# DATA FOR THE TASK
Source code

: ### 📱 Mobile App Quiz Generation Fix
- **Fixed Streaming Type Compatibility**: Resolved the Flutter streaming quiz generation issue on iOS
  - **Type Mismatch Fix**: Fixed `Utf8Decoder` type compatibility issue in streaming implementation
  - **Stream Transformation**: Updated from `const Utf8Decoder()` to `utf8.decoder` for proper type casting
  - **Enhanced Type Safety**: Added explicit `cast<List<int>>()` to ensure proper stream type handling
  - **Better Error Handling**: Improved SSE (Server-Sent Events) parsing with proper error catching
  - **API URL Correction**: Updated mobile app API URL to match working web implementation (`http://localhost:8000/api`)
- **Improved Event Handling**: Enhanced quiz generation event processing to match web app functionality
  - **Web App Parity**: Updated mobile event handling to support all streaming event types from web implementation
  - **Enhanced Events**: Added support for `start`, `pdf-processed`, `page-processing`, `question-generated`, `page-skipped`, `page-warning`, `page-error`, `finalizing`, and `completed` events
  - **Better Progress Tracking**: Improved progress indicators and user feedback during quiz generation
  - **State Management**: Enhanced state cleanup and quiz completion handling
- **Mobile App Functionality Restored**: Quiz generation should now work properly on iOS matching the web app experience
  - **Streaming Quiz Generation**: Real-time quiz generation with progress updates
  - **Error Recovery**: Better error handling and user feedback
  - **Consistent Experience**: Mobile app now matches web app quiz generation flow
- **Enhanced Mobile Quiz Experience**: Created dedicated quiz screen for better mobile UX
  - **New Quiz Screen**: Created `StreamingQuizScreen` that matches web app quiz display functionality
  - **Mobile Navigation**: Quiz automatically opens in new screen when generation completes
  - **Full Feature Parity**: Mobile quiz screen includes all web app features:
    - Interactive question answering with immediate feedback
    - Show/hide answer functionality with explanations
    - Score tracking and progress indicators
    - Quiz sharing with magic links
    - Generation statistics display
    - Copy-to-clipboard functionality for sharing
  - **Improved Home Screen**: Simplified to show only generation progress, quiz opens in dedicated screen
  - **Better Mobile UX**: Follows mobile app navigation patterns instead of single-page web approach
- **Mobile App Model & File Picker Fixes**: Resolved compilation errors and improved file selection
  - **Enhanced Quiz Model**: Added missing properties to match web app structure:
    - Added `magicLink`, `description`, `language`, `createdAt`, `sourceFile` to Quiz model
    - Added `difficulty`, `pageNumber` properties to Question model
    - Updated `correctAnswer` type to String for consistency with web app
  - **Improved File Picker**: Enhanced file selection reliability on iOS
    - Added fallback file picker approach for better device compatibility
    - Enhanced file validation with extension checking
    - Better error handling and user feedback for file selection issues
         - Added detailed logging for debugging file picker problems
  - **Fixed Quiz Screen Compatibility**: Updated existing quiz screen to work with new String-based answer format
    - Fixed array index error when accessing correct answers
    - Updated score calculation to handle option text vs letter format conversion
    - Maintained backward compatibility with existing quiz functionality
==
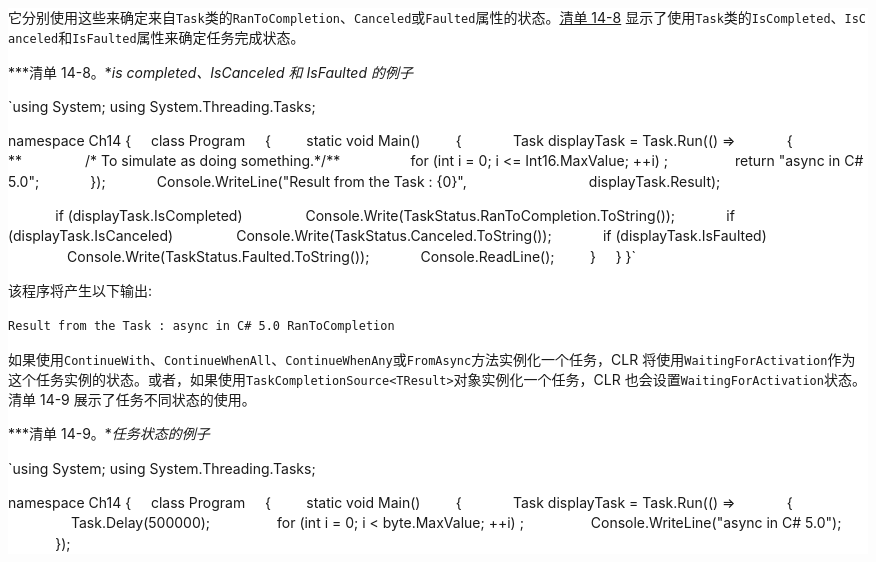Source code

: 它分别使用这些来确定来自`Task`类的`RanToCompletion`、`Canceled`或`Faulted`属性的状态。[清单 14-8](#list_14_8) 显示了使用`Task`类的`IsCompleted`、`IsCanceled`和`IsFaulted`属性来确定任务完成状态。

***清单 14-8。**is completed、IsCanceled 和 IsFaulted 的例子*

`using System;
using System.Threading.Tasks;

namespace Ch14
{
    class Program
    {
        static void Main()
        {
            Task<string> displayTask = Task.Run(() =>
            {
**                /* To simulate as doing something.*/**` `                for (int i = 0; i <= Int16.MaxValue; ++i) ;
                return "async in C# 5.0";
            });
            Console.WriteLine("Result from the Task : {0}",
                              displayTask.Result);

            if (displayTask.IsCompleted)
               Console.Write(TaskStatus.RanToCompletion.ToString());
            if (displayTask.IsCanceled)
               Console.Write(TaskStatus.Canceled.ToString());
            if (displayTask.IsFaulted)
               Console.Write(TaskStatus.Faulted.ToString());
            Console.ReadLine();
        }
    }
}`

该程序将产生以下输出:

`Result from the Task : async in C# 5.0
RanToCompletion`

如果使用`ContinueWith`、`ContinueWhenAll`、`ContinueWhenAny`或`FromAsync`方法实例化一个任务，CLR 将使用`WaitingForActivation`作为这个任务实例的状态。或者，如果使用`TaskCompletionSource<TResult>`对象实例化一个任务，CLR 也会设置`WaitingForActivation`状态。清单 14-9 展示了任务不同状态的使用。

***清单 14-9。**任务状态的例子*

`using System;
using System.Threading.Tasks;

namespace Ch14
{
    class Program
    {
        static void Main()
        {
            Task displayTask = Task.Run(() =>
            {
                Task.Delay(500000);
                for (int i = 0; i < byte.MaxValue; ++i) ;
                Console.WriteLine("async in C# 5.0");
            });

# TRY IT
The lines to return are those in the entries above that include "Resolved".

# RESPONSE BELOW
- **Fixed Streaming Type Compatibility**: Resolved the Flutter streaming quiz generation issue on iOS
- **Mobile App Model & File Picker Fixes**: Resolved compilation errors and improved file selection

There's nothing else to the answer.